The direct generation of images in a divergent coordinate system may be important to some applications of MR imaging in MRI-radiotherapy hybrids. Specifically, in the circumstance where 2D images are being used for real-time therapy beam guidance, image generation in a divergent coordinate system that matches that of the treatment beam (which originates from a single source point) will reduce targeting errors and inadvertent dosing of critical structures. This work presents a theoretical hardware solution to a variety of MRI-radiotherapy implementations which involve the replacement or augmentation of conventional linear gradients. An experimental and simulated verification is presented.
The encoding gradients must clearly be altered in order to accommodate this new geometry. If the radiation source is fixed relative to the MR unit, only the two gradients perpendicular to the beam direction need be modified, as a divergent geometry can be generated with parallel slice boundaries as seen in Figure 1B. The in-plane gradients will have to modified to provide an increasing signal compression as one moves towards the beam source.
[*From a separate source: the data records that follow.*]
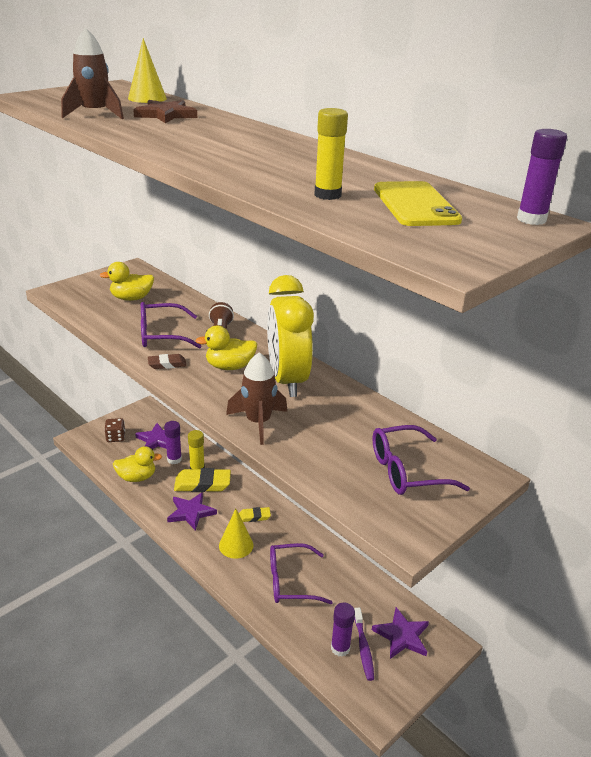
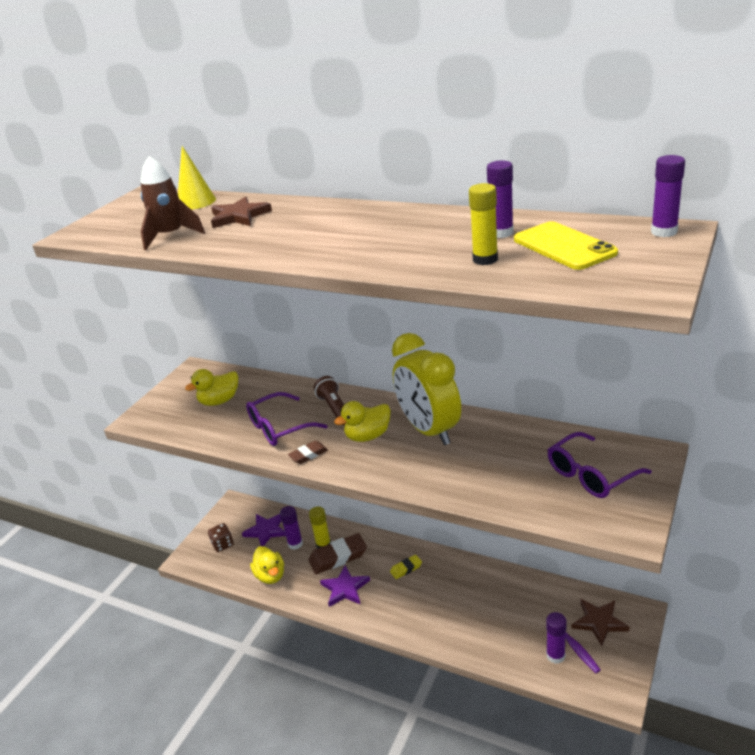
camera: 15 degrees left, 0 degrees up
(137, 477) = (270, 576): yellow duck -> yellow duck turned 90 degrees clockwise
(202, 484) = (338, 557): yellow eraser -> brown eraser
(236, 545) = (406, 602): yellow cone -> none
(258, 422) = (435, 479): brown rocket -> none
(291, 581) = (477, 614): purple glasses -> none
(370, 180) = (501, 233): none -> purple glue stick
(402, 636) = (599, 622): purple star -> brown star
This compression will correspond to an increasing in-plane gradient strength, allowing each "divergent" pixel to be encoded with the same gradient field (Figure 2). As opposed to the conventional in-plane gradients which can be described as
$$$G_{i}\left ( x,y,z \right ) \propto \hat{r}_{i} \cdot \left \langle x,y,z \right \rangle$$$,
the increasing gradient strength in the direction of the beam source can be described as
$$$G_{i}\left ( x,y,z \right )\propto \frac{SID}{SID+\hat{r}_{s}\cdot \left \langle x,y,z \right \rangle} \hat{r}_{i}\cdot \left \langle x,y,z \right \rangle$$$,
where $$$\hat{r}_{i}$$$ is a unit vector pointing in the direction of one of the in-plane gradients, and $$$\hat{r}_{s}$$$ is a unit vector pointing from the beam source toward isocentre. $$$SID$$$ represents the distance between the source and isocentre.
This solution will only function when the in-plane gradients are fixed relative to the beam-source. However, in some implementations of these MRI-radiotherapy hybrids, the source is made to rotate about a fixed MRI. In this circumstance there is no one gradient coil that can produce an in-plane BEV gradient for all source orientations. However, despite the fact that the ideal BEV gradient field does not vary linearly with distance to the source, a combination of a conventional linear gradient and a second-order field pattern can approximate the distribution well over small regions of space (Figure 3). The required second-order field pattern will be a product of the distance from isocentre in the direction of the in-plane gradient, and the distance from isocentre in the direction of the source, and its weighting determined numerically based on the slice thickness and position. Two such gradients would be required for any one orientation, with a combination of four providing a basis set for all source positions.
A series of 12-cm gelatin rods were arranged to converge upon an imaginary source 100-cm away as depicted in Figure 4. This phantom was then placed with the base of the untilted rod at isocentre and rotated about this point by an arbitrary 26 degrees. The phantom was imaged with a 12-cm slice using a centre-out radial sequence with a 150-μs TE, and 102 spokes. The sequence was then repeated 102 times with the 2nd-order shim gradients manually configured to create the ideal second-order field for one of the particular spokes. For this orientation the ZY, XZ, 2XY, and X2-Y2 gradients were used as the basis set, and at any one time the combination of shims created a second-order field of 5.263 mT/m2, accompanying the read-encoding gradient with strength of 4.639 mT/m. This manual process was required as shim gradients are not made capable of switching rapidly in conjunction with the linear encoding gradients.
A simulation of the same phantom was acquired using the same radial sequence and reconstructed the same way (filtered back-projection).